Set down the material exactly as given, please, from its first line through the line that includes "(IHC) of human".

--------------------------------

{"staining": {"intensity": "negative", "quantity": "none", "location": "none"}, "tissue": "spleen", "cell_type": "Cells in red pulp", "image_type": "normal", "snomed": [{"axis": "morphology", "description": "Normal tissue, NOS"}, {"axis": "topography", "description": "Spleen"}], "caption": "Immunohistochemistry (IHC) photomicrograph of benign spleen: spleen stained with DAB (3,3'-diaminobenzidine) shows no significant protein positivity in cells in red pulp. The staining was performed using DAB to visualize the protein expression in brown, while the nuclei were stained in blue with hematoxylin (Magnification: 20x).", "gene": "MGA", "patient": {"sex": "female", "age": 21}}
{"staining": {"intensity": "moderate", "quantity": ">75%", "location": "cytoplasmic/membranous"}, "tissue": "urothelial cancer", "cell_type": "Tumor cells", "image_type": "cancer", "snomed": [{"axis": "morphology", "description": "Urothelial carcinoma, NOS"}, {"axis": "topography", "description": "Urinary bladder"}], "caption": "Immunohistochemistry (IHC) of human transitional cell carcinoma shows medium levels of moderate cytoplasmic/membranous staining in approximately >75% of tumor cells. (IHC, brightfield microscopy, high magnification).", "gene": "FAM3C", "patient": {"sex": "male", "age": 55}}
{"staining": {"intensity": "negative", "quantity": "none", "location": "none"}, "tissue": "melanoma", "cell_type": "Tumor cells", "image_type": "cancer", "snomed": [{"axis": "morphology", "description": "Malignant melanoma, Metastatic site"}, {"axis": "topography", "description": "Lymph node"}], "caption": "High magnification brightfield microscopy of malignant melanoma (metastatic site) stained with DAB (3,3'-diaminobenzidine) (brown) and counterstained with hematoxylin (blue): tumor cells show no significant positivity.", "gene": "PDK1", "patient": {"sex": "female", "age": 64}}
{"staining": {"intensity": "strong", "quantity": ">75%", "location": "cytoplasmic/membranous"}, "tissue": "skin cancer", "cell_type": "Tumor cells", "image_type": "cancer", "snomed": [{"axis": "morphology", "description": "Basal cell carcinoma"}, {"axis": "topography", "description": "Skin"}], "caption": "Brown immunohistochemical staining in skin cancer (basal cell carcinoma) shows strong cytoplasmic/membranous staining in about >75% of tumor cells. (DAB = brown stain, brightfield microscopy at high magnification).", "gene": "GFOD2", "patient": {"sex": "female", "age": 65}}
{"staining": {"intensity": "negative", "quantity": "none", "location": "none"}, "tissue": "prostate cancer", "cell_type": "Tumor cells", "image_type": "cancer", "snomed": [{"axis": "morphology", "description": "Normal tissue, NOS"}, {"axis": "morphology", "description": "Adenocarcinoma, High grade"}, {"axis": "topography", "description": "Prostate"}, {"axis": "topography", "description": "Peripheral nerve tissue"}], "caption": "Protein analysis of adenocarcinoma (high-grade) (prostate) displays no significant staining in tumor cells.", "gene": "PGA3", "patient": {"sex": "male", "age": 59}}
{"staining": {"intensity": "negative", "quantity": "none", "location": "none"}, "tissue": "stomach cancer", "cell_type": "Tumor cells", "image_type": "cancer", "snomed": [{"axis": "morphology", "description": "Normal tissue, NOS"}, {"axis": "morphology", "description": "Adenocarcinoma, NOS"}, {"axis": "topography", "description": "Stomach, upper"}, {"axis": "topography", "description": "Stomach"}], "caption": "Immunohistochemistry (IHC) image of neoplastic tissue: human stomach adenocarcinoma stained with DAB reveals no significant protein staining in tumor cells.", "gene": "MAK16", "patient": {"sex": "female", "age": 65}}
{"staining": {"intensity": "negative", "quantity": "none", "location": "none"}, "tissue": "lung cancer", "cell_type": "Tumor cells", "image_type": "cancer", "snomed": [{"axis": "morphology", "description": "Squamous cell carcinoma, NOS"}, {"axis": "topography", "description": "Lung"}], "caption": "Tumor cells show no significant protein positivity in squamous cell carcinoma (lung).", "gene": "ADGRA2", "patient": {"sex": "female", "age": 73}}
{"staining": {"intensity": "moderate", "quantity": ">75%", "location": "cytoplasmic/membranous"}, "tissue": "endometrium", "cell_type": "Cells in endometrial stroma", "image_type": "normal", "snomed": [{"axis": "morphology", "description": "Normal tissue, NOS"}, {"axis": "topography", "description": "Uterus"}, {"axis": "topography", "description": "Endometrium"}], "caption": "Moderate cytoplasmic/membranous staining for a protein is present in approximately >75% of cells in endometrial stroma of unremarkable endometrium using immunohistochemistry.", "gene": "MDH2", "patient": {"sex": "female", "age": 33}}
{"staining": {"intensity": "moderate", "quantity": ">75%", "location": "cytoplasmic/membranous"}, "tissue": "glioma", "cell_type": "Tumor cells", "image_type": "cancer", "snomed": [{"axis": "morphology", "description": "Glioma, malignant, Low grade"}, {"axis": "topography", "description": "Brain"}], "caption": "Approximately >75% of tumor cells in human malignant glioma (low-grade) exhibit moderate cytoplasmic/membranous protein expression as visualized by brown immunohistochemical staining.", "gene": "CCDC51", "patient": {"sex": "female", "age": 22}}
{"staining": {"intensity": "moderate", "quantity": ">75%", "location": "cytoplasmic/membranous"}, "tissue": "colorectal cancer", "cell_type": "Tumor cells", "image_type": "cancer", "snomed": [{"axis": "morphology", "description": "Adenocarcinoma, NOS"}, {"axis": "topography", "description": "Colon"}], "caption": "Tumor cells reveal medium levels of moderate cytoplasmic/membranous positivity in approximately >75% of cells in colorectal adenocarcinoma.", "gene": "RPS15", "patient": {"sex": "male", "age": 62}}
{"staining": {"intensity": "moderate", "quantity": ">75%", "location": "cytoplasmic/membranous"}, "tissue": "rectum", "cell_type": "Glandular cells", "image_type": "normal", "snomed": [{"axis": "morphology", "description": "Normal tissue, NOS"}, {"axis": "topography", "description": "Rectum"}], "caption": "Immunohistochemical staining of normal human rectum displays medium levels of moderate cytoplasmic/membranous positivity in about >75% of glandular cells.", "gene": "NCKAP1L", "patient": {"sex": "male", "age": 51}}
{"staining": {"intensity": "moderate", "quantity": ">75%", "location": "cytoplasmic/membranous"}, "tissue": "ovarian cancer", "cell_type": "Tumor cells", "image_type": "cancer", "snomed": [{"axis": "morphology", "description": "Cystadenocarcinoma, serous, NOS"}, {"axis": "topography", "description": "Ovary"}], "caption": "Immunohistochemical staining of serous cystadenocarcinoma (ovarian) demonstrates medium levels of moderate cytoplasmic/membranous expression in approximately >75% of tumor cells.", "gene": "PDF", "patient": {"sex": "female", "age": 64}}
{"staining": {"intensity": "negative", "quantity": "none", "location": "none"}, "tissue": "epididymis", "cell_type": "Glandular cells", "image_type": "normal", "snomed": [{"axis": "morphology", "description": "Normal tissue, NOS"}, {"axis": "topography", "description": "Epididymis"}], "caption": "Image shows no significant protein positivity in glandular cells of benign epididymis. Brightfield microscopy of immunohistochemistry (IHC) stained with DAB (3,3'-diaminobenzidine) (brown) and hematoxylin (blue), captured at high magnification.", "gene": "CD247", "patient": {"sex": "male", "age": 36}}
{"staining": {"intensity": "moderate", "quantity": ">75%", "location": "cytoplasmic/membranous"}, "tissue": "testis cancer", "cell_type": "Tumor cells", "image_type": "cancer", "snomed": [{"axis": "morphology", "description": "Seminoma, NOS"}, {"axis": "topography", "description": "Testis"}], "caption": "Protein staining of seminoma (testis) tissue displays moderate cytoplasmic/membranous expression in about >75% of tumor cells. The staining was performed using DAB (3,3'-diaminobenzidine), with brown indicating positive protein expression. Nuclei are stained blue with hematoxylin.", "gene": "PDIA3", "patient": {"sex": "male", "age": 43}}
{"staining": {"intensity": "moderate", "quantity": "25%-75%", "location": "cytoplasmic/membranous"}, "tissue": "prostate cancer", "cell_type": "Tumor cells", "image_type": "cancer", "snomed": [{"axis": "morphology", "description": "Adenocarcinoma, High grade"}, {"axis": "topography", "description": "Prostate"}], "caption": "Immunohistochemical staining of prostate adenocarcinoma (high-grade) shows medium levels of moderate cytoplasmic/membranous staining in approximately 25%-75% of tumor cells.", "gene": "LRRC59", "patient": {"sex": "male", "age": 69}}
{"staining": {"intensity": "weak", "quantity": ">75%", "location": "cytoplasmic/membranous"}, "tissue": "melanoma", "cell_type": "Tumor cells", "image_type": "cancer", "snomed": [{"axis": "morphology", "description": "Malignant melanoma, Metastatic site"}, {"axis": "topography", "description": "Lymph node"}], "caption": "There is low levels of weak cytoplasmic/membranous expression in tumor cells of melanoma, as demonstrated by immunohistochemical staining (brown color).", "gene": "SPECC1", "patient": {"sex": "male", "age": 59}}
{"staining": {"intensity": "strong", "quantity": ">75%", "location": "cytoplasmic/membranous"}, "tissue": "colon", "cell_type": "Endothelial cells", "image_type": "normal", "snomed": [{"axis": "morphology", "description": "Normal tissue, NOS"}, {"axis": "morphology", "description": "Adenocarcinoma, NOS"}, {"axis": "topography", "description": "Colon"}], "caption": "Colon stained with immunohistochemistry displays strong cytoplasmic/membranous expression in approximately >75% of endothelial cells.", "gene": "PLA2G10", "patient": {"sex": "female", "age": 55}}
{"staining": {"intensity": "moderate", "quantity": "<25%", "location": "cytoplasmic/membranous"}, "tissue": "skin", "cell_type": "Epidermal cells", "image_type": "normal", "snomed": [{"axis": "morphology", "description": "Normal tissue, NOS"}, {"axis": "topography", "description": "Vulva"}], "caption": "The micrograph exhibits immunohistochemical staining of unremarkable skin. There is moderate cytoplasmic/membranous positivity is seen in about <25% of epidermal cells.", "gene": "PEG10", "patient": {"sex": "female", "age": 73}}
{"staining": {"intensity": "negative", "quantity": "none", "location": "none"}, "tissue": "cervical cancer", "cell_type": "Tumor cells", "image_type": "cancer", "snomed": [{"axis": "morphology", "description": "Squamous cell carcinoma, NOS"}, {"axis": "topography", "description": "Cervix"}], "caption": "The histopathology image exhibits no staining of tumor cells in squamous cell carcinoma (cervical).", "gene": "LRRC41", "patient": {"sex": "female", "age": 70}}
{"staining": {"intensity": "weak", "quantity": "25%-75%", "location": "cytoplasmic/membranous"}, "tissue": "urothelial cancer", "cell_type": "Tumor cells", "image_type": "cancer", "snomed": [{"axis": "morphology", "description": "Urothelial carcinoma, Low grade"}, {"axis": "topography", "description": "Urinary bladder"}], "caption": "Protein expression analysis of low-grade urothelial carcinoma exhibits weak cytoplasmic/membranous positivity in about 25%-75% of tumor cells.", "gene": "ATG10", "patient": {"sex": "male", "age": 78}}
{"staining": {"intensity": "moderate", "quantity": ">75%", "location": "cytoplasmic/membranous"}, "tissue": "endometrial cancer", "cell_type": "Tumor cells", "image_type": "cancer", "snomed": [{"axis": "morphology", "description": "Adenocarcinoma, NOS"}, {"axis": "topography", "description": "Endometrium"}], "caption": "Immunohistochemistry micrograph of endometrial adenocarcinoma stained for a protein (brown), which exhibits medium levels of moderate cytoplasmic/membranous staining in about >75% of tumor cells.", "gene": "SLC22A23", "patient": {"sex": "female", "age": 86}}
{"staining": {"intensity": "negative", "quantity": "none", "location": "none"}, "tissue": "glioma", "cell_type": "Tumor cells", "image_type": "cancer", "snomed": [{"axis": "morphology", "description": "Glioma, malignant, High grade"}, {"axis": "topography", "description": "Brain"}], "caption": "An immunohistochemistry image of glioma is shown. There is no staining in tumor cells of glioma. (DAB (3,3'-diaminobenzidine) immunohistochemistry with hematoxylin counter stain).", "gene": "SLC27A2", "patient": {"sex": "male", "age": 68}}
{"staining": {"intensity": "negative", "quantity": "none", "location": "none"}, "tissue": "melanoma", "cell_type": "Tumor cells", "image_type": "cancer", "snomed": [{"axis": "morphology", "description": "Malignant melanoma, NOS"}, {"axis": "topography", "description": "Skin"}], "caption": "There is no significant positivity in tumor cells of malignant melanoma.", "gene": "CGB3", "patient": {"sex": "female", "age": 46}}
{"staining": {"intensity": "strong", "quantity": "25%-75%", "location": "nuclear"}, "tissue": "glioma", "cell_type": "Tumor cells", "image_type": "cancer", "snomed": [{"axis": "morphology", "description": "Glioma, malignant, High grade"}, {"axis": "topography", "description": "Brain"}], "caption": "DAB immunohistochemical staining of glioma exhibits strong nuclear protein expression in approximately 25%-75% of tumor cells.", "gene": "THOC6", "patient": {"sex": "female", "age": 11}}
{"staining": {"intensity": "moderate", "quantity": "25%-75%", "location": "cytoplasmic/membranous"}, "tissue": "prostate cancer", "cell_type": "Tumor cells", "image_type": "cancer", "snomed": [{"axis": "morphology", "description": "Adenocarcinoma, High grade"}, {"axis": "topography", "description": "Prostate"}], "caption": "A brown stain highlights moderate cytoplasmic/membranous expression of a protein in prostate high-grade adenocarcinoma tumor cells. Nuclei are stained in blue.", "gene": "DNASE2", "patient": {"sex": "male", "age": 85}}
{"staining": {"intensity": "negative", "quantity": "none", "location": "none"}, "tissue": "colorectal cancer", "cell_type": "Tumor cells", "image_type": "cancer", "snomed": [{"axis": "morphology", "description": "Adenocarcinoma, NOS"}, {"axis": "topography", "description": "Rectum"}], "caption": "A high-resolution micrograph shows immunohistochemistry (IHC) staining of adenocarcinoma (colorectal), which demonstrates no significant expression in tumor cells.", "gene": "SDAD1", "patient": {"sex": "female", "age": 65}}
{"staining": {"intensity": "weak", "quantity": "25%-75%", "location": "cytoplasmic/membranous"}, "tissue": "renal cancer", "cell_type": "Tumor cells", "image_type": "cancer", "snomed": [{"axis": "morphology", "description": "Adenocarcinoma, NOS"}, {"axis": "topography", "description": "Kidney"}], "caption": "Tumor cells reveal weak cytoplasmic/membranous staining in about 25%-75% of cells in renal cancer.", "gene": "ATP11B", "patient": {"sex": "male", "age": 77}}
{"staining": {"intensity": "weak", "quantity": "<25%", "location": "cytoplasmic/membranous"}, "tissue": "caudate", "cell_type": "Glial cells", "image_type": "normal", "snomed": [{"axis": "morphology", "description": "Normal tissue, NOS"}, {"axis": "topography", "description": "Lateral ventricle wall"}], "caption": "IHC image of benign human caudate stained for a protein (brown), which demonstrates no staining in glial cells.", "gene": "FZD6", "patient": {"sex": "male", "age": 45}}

--------------------------------

### WRITTEN ANSWER:
{"staining": {"intensity": "negative", "quantity": "none", "location": "none"}, "tissue": "spleen", "cell_type": "Cells in red pulp", "image_type": "normal", "snomed": [{"axis": "morphology", "description": "Normal tissue, NOS"}, {"axis": "topography", "description": "Spleen"}], "caption": "Immunohistochemistry (IHC) photomicrograph of benign spleen: spleen stained with DAB (3,3'-diaminobenzidine) shows no significant protein positivity in cells in red pulp. The staining was performed using DAB to visualize the protein expression in brown, while the nuclei were stained in blue with hematoxylin (Magnification: 20x).", "gene": "MGA", "patient": {"sex": "female", "age": 21}}
{"staining": {"intensity": "moderate", "quantity": ">75%", "location": "cytoplasmic/membranous"}, "tissue": "urothelial cancer", "cell_type": "Tumor cells", "image_type": "cancer", "snomed": [{"axis": "morphology", "description": "Urothelial carcinoma, NOS"}, {"axis": "topography", "description": "Urinary bladder"}], "caption": "Immunohistochemistry (IHC) of human transitional cell carcinoma shows medium levels of moderate cytoplasmic/membranous staining in approximately >75% of tumor cells. (IHC, brightfield microscopy, high magnification).", "gene": "FAM3C", "patient": {"sex": "male", "age": 55}}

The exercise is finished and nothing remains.